O Guia Alimentar para a População Brasileira é o documento, desenvolvido pelo Ministério da Saúde, que deveria orientar os brasileiros sobre o que e como comer. Porém, por mais que a recomendação de se priorizar alimentos in natura ou minimamente processados seja clara, há outros fatores que influenciam nossas escolhas alimentares, um deles é o preço. Pesquisadores analisaram quais alimentos são mais baratos e acessíveis para a população e como os preços de comidas e bebidas saudáveis e ultraprocessadas se comportaram, desde 1995, e quais as tendências até 2030.

Pesquisadores
Emanuella Gomes Maia, Camila Mendes dos Passos, Renata Bertazzi Levy, Ana Paula Bortoletto Martins, Laís Amaral Mais e Rafael Moreira Claro
Instituições
Publicação
Janeiro de 2020

Por muito tempo, o Brasil pôde se orgulhar do acesso facilitado dos consumidores a alimentos in natura ou minimamente processados, como a tão famosa dupla arroz e feijão, contrariando a tendência mundial, em que os ultraprocessados – comidas prontas congeladas, por exemplo – eram mais baratos. Essa fator era fundamental para que a população fizesse escolhas alimentares mais saudáveis, ajudando na prevenção de doenças crônicas como as doenças do coração, diabetes e até câncer, responsáveis por quatro em cada seis mortes no mundo. No entanto, essa realidade brasileira vem mudando nas últimas décadas. O consumo de produtos ultraprocessados tem aumentado no País, e uma das causas é a mudança gradual dos preços, ou seja, os ultraprocessados estão se tornando cada vez mais baratos. Este estudo analisa como os preços dos alimentos e bebidas mais consumidos no Brasil se comportaram entre 1995 e 2017 e faz estimativas até 2030. Além disso, incentiva governos a adotarem políticas fiscais e estratégias nutricionais para impedir que esse cenário de inversão de preços aconteça.

Metodologia

Cálculo dos preços de 1995 a 2030

Dados da POF (Pesquisa de Orçamentos Familiares) de 2008/2009 e do IPCA (Índice Nacional de Preços ao Consumidor Amplo), ambos do IBGE (Instituto Brasileiro de Geografia e Estatística), foram usados para se calcular os preços mensais dos 102 alimentos e bebidas mais consumidos no Brasil. O período estimado foi de janeiro de 1995 a dezembro de 2017 e, além disso, foi feita uma previsão de custos até o ano 2030. Os valores encontrados foram corrigidos de acordo com a inflação acumulada até 2017, último ano com dados disponíveis no estudo. Posteriormente, os alimentos e bebidas foram classificados de acordo com as recomendações do Guia Alimentar, para se entender quais grupos de alimentos tiveram os maiores aumentos ou reduções nos preços.

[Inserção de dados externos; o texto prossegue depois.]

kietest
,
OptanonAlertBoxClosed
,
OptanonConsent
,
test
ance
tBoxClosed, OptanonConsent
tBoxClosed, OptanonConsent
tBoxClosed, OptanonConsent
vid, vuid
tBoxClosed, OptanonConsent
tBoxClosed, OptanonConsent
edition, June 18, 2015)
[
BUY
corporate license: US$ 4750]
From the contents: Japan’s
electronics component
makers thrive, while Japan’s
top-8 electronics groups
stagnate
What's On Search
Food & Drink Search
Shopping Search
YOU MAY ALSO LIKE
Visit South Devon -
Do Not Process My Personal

  • 102 alimentos e bebidas mais consumidos no Brasil

Conclusão

De 1995 a 2017, alimentos processados, como os enlatados, integravam o grupo mais caro (R$ 7,64/kg), seguido de alimentos ultraprocessados (R$ 6,92/kg), e dos in natura ou minimamente processados (R$ 4,28/kg). O preço desses últimos produtos cresceu de forma contínua durante o período analisado (de R$ 3,45/kg em 1995 para R$ 4,69/kg em 2017). Contudo, apesar do preço dos alimentos processados também ter aumentado no mesmo período (de R$ 5,28/kg para R$ 8,55/kg), o crescimento foi gradualmente menor no decorrer dos anos. Por sua vez, o preço dos alimentos ultraprocessados aumentou durante o período inicial do estudo e começou a decrescer a partir dos anos 2000.

Alimentos ultraprocessados devem se tornar mais baratos do que os in natura ou minimamente processados em 2026

Dessa forma, alimentos saudáveis recomendados pelo Guia Alimentar devem se tornar mais caros do que alimentos não saudáveis a partir de 2026, quando o preço dos dois grupos se iguala. As estimativas mostram que, até 2030, a previsão é que os preços dos alimentos in natura e minimamente processados continuem crescendo (R$ 4,69/kg em 2017 para R$ 5,24/kg em 2030), enquanto os preços dos ultraprocessados devem decrescer (R$ 6,62/kg para R$ 4,34/kg) e o dos alimentos processados devem ficar estáveis.

Os pesquisadores ainda incetivam a criação de políticas fiscais e a implementação de estratégias nutricionais para estimular o consumo de alimentos saudáveis e, como consequência, a prevenção de doenças crônicas na população.